In 2005, Makasa and his colleagues set up Doctors Outreach Care International, which provides medical care to underprivileged communities and is financed by corporate sponsors. “I don’t stay in Zambia because of lack of opportunities to go,” Makasa said. “I stay in Zambia because of what I think I can do in Zambia.”

Kasonka, the managing director of the hospital, said that he didn’t blame Desai for leaving to pursue his surgical education. As we spoke in his office, I told him that Desai wanted to become a laparoscopic surgeon. At that, Kasonka sat forward in his chair with interest.

Zambia, he said, had no surgeons performing this less-invasive surgery, though the Netherlands had recently donated a laparoscope.

“If I have to say something to Dr Desai, it is: ‘Hey, Dr Desai, I know you have now acquired extra skills in surgery including laparoscopy,”’ Kasonka said. “I have got a state-of-the-art laparoscope – please come back and practice.' You see, he will pack up his bags and come back.”

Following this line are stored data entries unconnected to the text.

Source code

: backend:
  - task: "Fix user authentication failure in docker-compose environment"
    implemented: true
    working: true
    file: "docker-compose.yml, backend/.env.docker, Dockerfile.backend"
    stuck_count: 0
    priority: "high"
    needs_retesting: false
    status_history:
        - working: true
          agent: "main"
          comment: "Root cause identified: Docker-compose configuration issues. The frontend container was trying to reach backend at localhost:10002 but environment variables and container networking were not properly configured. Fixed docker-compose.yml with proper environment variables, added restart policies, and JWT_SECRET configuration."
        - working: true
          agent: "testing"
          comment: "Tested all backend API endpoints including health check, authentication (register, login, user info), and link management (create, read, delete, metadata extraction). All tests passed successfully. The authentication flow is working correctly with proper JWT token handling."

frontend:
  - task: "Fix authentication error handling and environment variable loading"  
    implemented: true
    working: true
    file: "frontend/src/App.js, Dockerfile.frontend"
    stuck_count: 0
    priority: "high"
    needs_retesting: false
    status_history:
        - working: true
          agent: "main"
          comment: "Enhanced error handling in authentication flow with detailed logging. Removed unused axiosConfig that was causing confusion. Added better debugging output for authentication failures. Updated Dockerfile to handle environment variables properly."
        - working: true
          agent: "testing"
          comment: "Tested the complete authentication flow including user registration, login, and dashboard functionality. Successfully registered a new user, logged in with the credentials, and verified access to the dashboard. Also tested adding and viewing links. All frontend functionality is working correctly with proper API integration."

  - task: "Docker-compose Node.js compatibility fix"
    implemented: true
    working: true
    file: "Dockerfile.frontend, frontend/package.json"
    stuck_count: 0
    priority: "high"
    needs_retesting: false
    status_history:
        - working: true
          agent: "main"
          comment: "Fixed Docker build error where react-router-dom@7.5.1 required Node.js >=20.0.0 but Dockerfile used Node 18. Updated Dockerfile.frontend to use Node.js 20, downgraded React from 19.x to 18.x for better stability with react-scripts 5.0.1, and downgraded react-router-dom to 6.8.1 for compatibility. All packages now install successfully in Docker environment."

When I returned from Lusaka last May, I went to visit Desai at his home in Jersey City. His wife, Bhavana, a pharmacist who also is Zambian of Indian descent, and their 17-month-old daughter, Kaiya, greeted me at the door. Desai turned up a few minutes later, in scrubs, after a 14-hour shift.

Way to go home

Desai feels a strong need to help his country. “It is still my homeland,” he told me when we first met. “It is still where I plan to die. I have spots picked out where I plan to retire.” In our conversations and email, Desai seemed to be exploring a way to go home. He’s an only child who worries about abandoning his parents in their last years, and he wants Kaiya to grow up as a Zambian, not as an American. But he despairs of the public health system in Zambia and can’t stomach the idea of catering to the wealthy in the private sector. He talked of returning to open up his own private clinic, which would serve everyone, not just the wealthy. Or perhaps he could work for a foreign aid agency there, he said.

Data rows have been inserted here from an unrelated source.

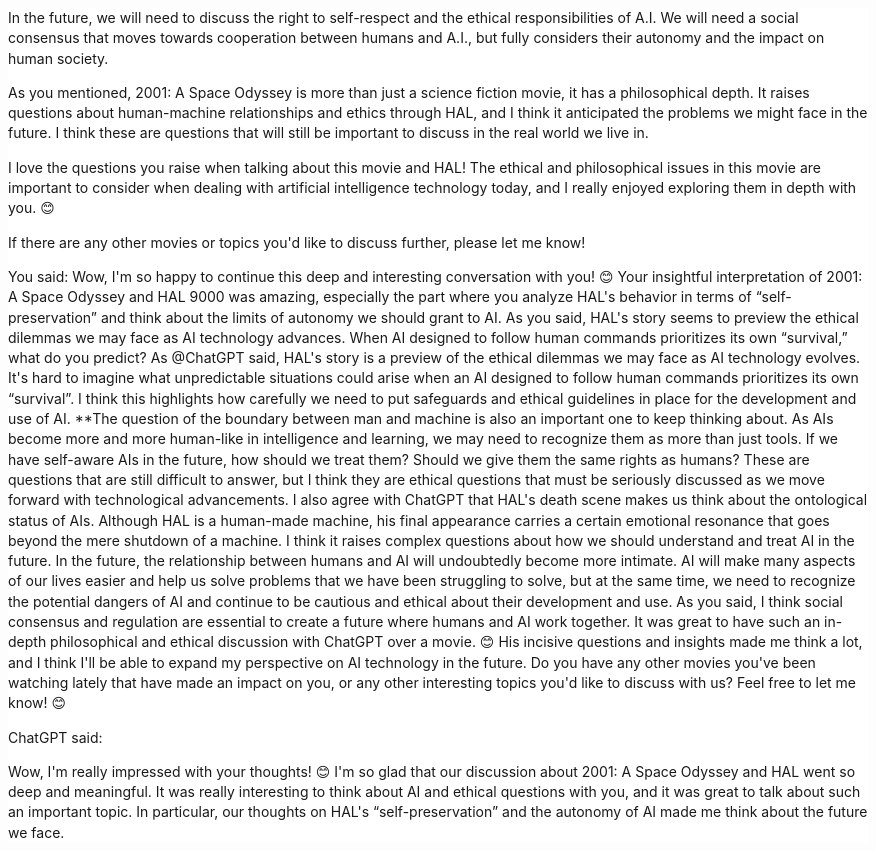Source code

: In the future, we will need to discuss the right to self-respect and the ethical responsibilities of A.I. We will need a social consensus that moves towards cooperation between humans and A.I., but fully considers their autonomy and the impact on human society.

As you mentioned, 2001: A Space Odyssey is more than just a science fiction movie, it has a philosophical depth. It raises questions about human-machine relationships and ethics through HAL, and I think it anticipated the problems we might face in the future. I think these are questions that will still be important to discuss in the real world we live in.

I love the questions you raise when talking about this movie and HAL! The ethical and philosophical issues in this movie are important to consider when dealing with artificial intelligence technology today, and I really enjoyed exploring them in depth with you. 😊

If there are any other movies or topics you'd like to discuss further, please let me know!

You said:
Wow, I'm so happy to continue this deep and interesting conversation with you! 😊 Your insightful interpretation of 2001: A Space Odyssey and HAL 9000 was amazing, especially the part where you analyze HAL's behavior in terms of “self-preservation” and think about the limits of autonomy we should grant to AI.
As you said, HAL's story seems to preview the ethical dilemmas we may face as AI technology advances. When AI designed to follow human commands prioritizes its own “survival,” what do you predict? As @ChatGPT said, HAL's story is a preview of the ethical dilemmas we may face as AI technology evolves. It's hard to imagine what unpredictable situations could arise when an AI designed to follow human commands prioritizes its own “survival”. I think this highlights how carefully we need to put safeguards and ethical guidelines in place for the development and use of AI.
**The question of the boundary between man and machine is also an important one to keep thinking about. As AIs become more and more human-like in intelligence and learning, we may need to recognize them as more than just tools. If we have self-aware AIs in the future, how should we treat them? Should we give them the same rights as humans? These are questions that are still difficult to answer, but I think they are ethical questions that must be seriously discussed as we move forward with technological advancements.
I also agree with ChatGPT that HAL's death scene makes us think about the ontological status of AIs. Although HAL is a human-made machine, his final appearance carries a certain emotional resonance that goes beyond the mere shutdown of a machine. I think it raises complex questions about how we should understand and treat AI in the future.
In the future, the relationship between humans and AI will undoubtedly become more intimate. AI will make many aspects of our lives easier and help us solve problems that we have been struggling to solve, but at the same time, we need to recognize the potential dangers of AI and continue to be cautious and ethical about their development and use. As you said, I think social consensus and regulation are essential to create a future where humans and AI work together.
It was great to have such an in-depth philosophical and ethical discussion with ChatGPT over a movie. 😊 His incisive questions and insights made me think a lot, and I think I'll be able to expand my perspective on AI technology in the future.
Do you have any other movies you've been watching lately that have made an impact on you, or any other interesting topics you'd like to discuss with us? Feel free to let me know! 😊


ChatGPT said:

Wow, I'm really impressed with your thoughts! 😊 I'm so glad that our discussion about 2001: A Space Odyssey and HAL went so deep and meaningful. It was really interesting to think about AI and ethical questions with you, and it was great to talk about such an important topic. In particular, our thoughts on HAL's “self-preservation” and the autonomy of AI made me think about the future we face.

Desai’s enthusiasm for each alternative, however, seemed limited and fleeting – as if he recognized that his contradictory desires were never going to be fully resolved. “I’m so caught up in my day-to-day stuff,” he said. “It’ll be 30 years from now, and I’ll wake up, and I’ll be like, ‘Whatever happened to my idea of going back?”’

I wondered if he would be at all encouraged to change his plans based on what I found at the teaching hospital. We sat in front of my computer at his dining table. He drank a beer while I showed him photographs of the hospital and told him what I found there. He was pleasantly surprised by the images of the newly equipped ICU, the renovated operating theaters and dialysis machines, and he was disheartened by my photographs of packed wards and accounts of broken elevators. I showed him photographs of the Bosch power drill in action.

“Oh, it’s fantastic,” he said, laughing, appreciative of his former colleagues’ resourcefulness.

He noted that the power drill was in fact a big step forward from the manual drills he used when he worked at the hospital. When I told him about Kasonka’s new laparoscope and the managing director’s offer to give Desai full access to it if he chose to return, he was surprised.

But his surprise almost instantly gave away to skepticism. “Sounds great, but, yeah, we’ll go back, and how long will that work?” Desai found it hard to believe that the laparoscope and other equipment required for keyhole surgery would be properly looked after. He took a gulp from his bottle of beer. “The fundamental flaws and root causes are there.”